Tongue-twister that goes down a treat


It’s often cited that Gewurztraminer doesn’t sell well because it’s difficult to say. While this may be true, it’s also overstated. Its niche-ness has probably got more to do with the grape’s personality than its name.
Now New Zealand has a brand new phonetic wine puzzle to solve with the emergence of Grüner Veltliner (GROO-ner Felt-lee-ner), this year seeing the long-awaited release of several bottlings from around the country. 

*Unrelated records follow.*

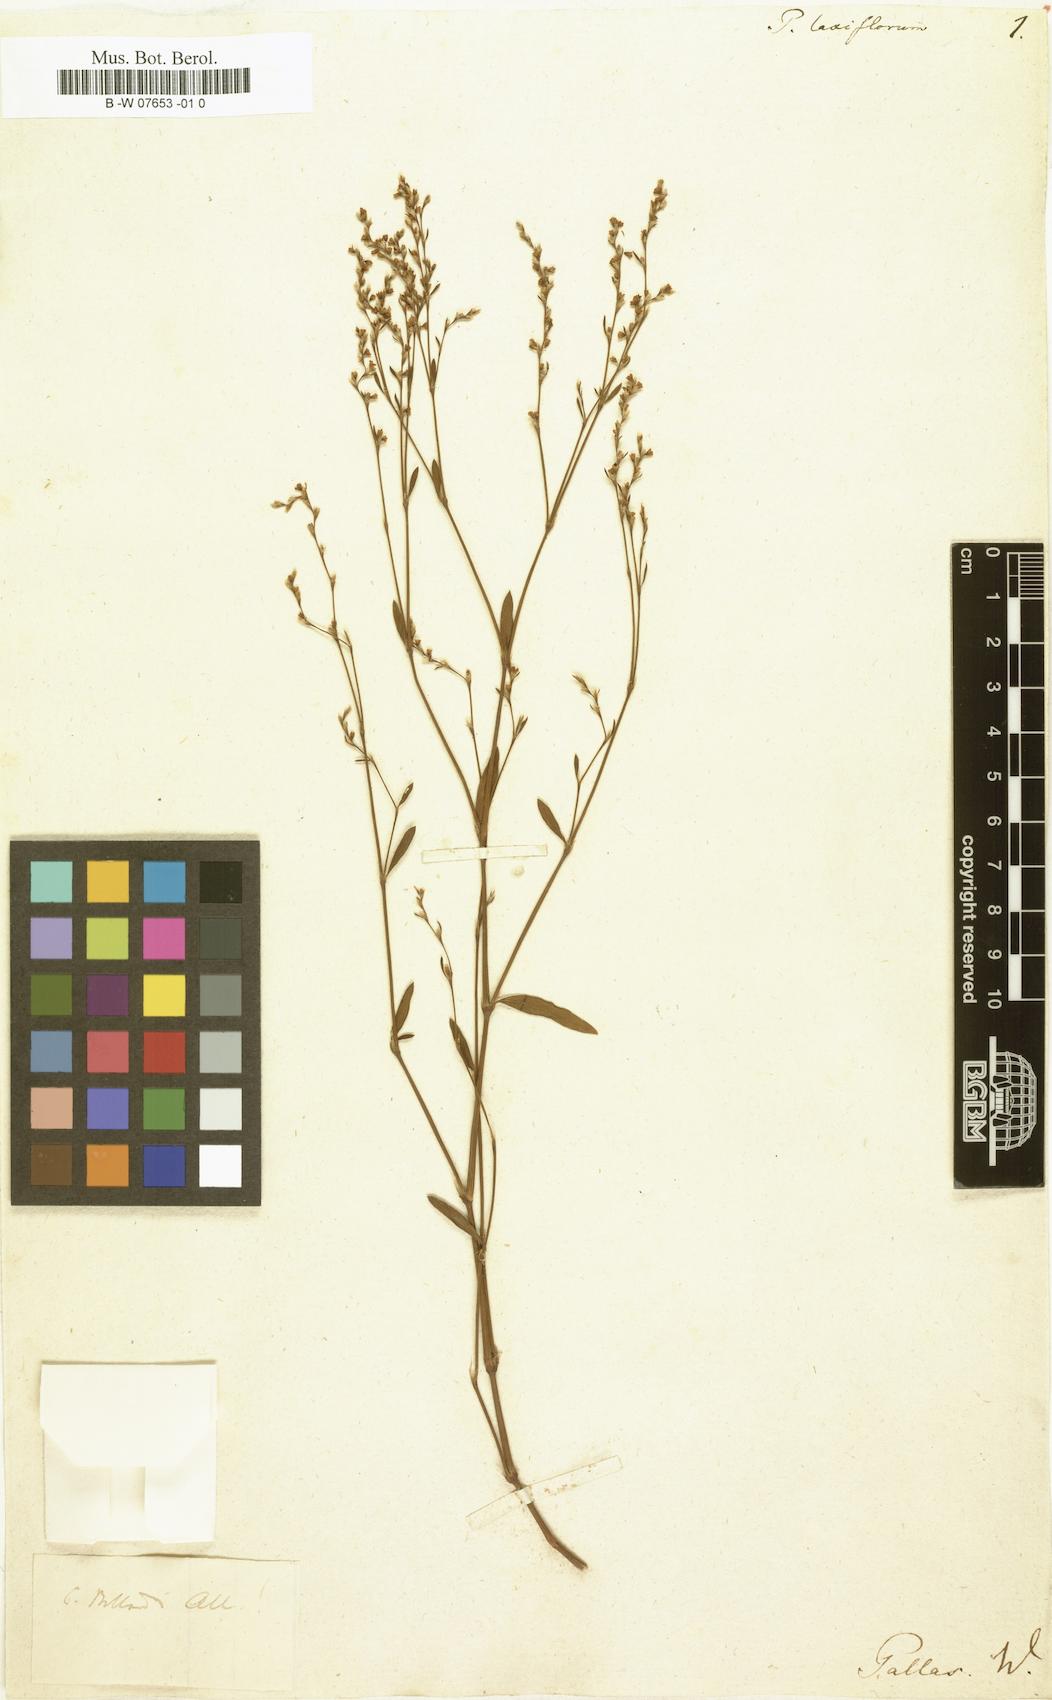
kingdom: Plantae
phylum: Tracheophyta
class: Magnoliopsida
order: Caryophyllales
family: Polygonaceae
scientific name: Polygonaceae
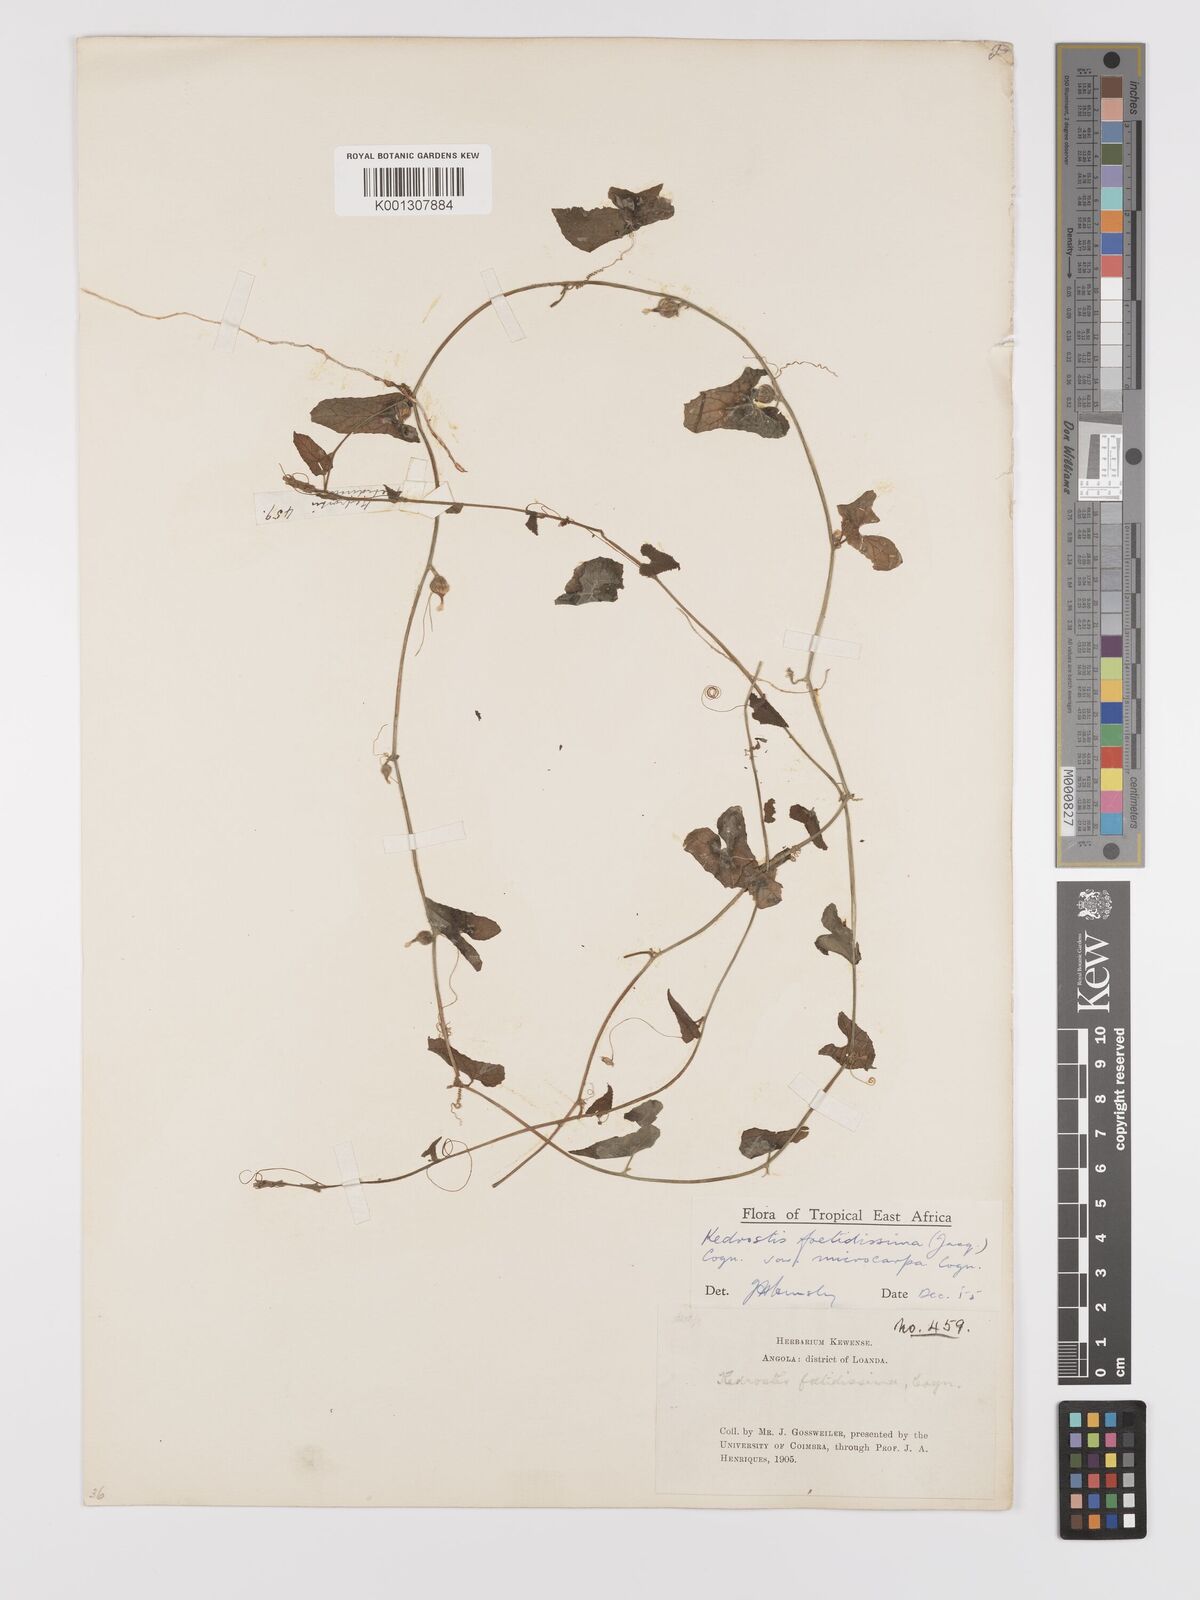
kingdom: Plantae
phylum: Tracheophyta
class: Magnoliopsida
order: Cucurbitales
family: Cucurbitaceae
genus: Kedrostis
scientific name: Kedrostis foetidissima
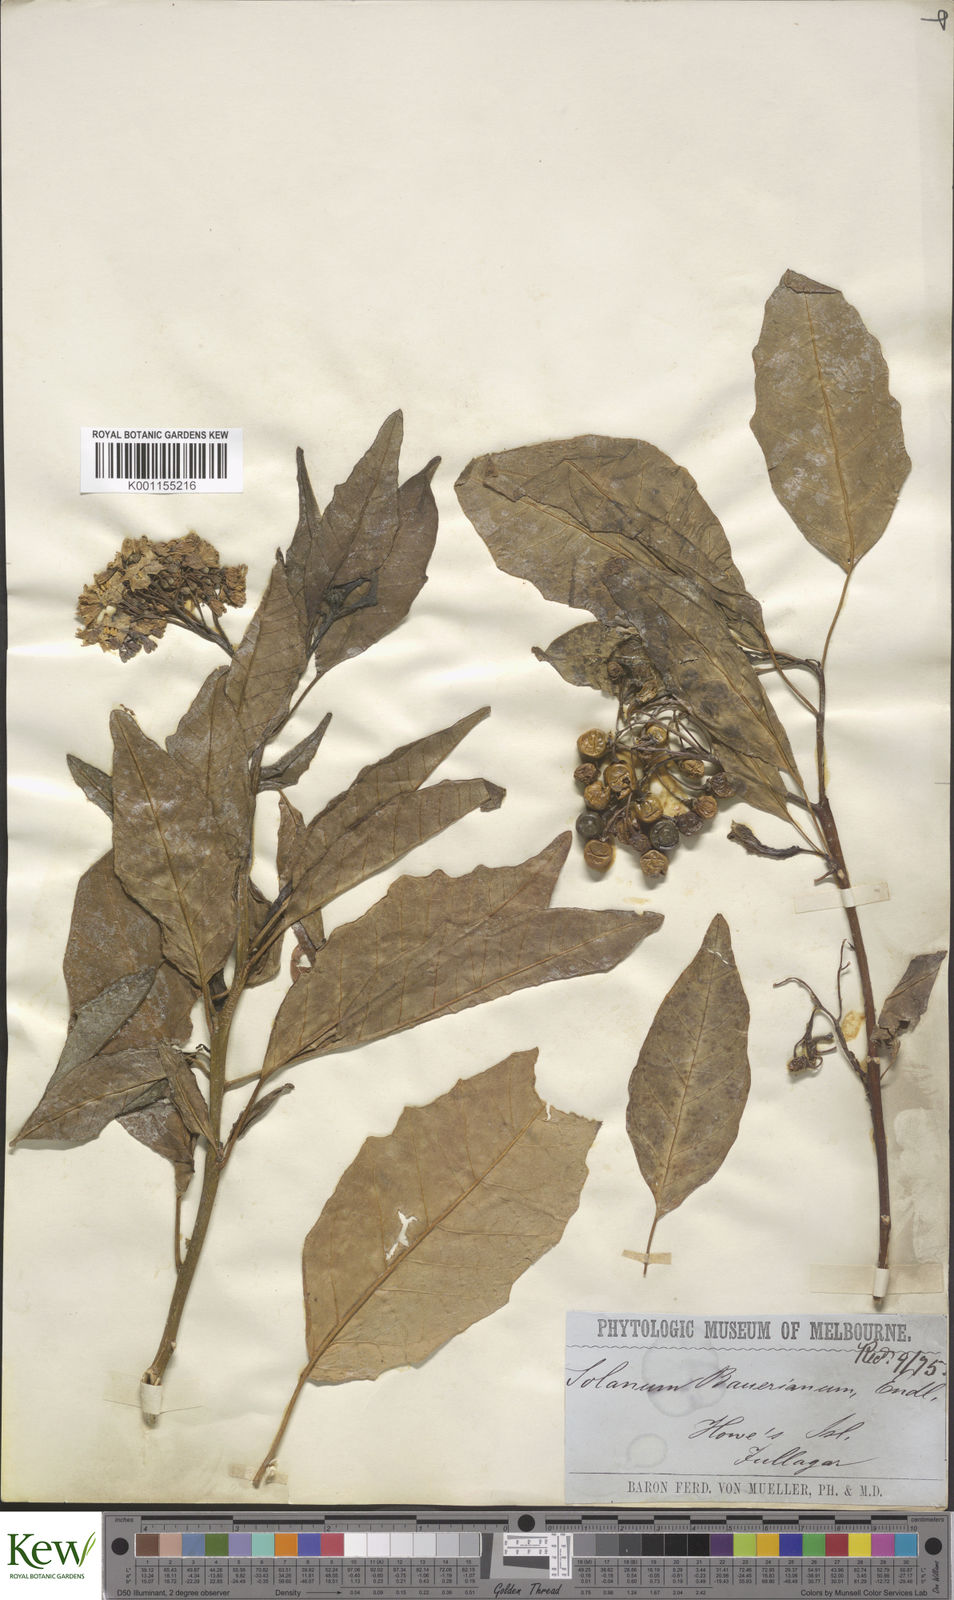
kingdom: Plantae
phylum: Tracheophyta
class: Magnoliopsida
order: Solanales
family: Solanaceae
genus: Solanum
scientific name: Solanum bauerianum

Grüner Veltliner is a high quality white grape from Austria, where it makes up a third of all vineyard plantings. In Austria, it can be made in a simple, table wine style (where they like to mix it with lemonade. Local Austrian winemaker Rudi Bauer told me that.) 

But it is the concentrated, dry Grüners from the steep terraced vineyards on the banks of the Danube that have influenced NZ growers to try it here. 

Central Otago producers have been talking about the variety for some years and plantings are now starting to bear fruit and wines appearing. Central Otago is even mentioned in the wine geek’s bible, The Oxford Companion to Wine, as a place that’s trialling the variety. 

There are some similarities with Central Otago and the best Austrian regions. The continental, moderate climate, a marked difference in daytime and night time temperatures and a long, dry autumn. 

The variety has a strong following, especially in the US. Though production will remain small in NZ for a while, it adds another string to the bow and gives our wine portfolio added interest and diversity. 

Great Grüner Veltliner can be intensely mineral, one of the most mineral wines I’ve tried. What’s mineral? To some it’s like a wet river stone. To me it’s like Andrews Original Salts, a dissolvable medicine my mum used to give me for an upset stomach. 

Don’t let that put you off. The best Grüners are full bodied, dry and peppery. When aged they develop a honey and toast character reminiscent of Chardonnay. And they age really well. 

So far I’ve tried Forrests’ version, a full bodied, medium dry, overtly fruity wine that’s fun, but not authentic.
Last night I managed to scrounge a barrel sample from Mount Edward. Theirs is off dry and textural with lots of typical mineral notes (Andrews). High alcohol will be a concern as it’s a late ripener and sugar levels can rise sharply. 

As for the name? America has tried Grooner, GV and even Gru Vee and you’ll probably see the same here.

Whatever works? The important thing is to pluck up the courage to try something new with your wiener schnitzel this summer. 

Paul Tudgay is the Queenstown Resort College business hospitality manager and wine appreciation lecturer.